Monthly: About 5.36 years.

Daily: About 5.33 years.

Continuously: About 5.33 years.

Explanation:

The standard formula for compound interest is given by:

`\displaystyle A=P(1+(r)/(n))^(nt)`

Where P is the principal, A is the amount afterwards, r is the interest rate, n is the amount of times it is compounded per year, and t is the number of years.

We want to find t for n=1 (annually), n=12 (monthly), n=365 (daily) and continuously when our final amount is double our principal.

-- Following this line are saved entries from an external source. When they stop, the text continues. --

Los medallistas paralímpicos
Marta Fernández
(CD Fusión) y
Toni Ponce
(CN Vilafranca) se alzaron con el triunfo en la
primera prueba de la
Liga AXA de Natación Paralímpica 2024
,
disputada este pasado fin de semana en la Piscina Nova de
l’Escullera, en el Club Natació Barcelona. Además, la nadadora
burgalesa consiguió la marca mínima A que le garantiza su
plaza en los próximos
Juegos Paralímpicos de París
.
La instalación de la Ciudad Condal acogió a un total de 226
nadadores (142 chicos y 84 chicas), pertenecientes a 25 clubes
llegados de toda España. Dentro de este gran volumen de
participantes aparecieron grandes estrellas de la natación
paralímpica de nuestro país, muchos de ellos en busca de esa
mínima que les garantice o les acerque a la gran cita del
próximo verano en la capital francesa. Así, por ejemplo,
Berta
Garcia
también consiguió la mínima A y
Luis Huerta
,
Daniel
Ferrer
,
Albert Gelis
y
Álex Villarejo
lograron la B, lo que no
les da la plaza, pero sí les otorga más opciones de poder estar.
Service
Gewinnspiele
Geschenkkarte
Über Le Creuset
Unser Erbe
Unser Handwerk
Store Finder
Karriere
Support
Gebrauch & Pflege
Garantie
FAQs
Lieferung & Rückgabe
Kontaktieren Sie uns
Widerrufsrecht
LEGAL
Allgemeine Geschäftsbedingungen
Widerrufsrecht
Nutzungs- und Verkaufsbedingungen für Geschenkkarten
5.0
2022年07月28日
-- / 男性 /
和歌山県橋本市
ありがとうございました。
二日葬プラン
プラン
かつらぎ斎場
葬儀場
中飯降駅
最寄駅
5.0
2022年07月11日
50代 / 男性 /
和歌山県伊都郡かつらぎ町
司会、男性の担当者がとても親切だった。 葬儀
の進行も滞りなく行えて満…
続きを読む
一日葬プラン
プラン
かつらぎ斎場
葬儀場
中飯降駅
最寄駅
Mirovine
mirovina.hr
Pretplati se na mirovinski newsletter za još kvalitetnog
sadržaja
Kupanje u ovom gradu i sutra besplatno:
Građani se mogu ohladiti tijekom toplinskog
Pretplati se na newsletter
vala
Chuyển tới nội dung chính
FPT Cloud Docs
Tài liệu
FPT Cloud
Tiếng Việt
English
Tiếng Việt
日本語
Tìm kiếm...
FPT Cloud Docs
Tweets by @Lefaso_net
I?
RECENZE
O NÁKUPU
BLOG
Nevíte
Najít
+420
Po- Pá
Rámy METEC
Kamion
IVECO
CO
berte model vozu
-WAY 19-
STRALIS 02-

In other words, A=2P. Therefore:

`\displaystyle 2P=P(1+(r)/(n))^(nt)`

We can divide both sides by P:

`\displaystyle 2=(1+(r)/(n))^(nt)`

Since our rate is 13%, r=0.13. Hence:

`\displaystyle 2=(1+(0.13)/(n))^(nt)`

We now have our general formula which we can use to solve.

Annually:

For an annual compound, n=1. Therefore:

`\displaystyle 2=(1+(0.13)/((1)))^((1)t)`

Simplify :

`2=(1.13)^t`

We can take the log (base 10) of both sides:

`\log2=\log1.13^t`

We can move the t in front:

`\log2=t\log1.13`

Therefore:

`\displaystyle t=(\log 2)/(\log 1.13)\approx5.67`

So, for an annual compound, it will take about 5.67 years for the principal to double.

Monthly:

For monthly compounds, n=12. Therefore:

`\displaystyle 2=(1+(0.13)/((12)))^((12)t)`

We can take the log of both sides:

`\displaystyle \log 2=\log{(1+(0.13)/(12))^(12t)}`

Again, we can move the 12t to the front:

`\displaystyle \log 2=12t\log{(1+(0.13)/(12))`

Therefore:

`\displaystyle t=\frac{\log2}{12\log{(1+(0.13)/(12))}}\approx5.36`

So, for monthly compounds, it will take about 5.36 years for the principal to double.

Daily:

For daily compounds, n=365. Therefore:

`\displaystyle 2=(1+(0.13)/(365))^(365t)\\`

Take the log of both sides and moving the 365t to the front yields:

`\displaystyle \log{2}=365t \log(1+(0.13)/(365))`

Hence:

`\displaystyle t = ( \log 2)/(365\log(1+(0.13)/(365) ) ) \approx5.33`

So, for daily compounds, it will take about 5.33 years for the principal to double.

Continuously:

For continuous compound, we will need to use the continuous compound formula:

`A=Pe^(rt)`

So, A=2P:

`2P=Pe^(rt)`

Dividing both sides by P:

`2=e^(rt)`

Since r=13% or 0.13:

`2=e^(0.13t)`

This time, we can take the natural log of both sides:

`\ln2=\ln e^(0.13t)`

So:

`\ln 2 = 0.13t \ln e`

The natural log of e is simply 1. Therefore:

`\ln 2=0.13 t`

Hence:

`\displaystyle t=(\ln 2)/(0.13)\approx5.33`

For, for continuously compounded, it will take about 5.33 years for the principal to double.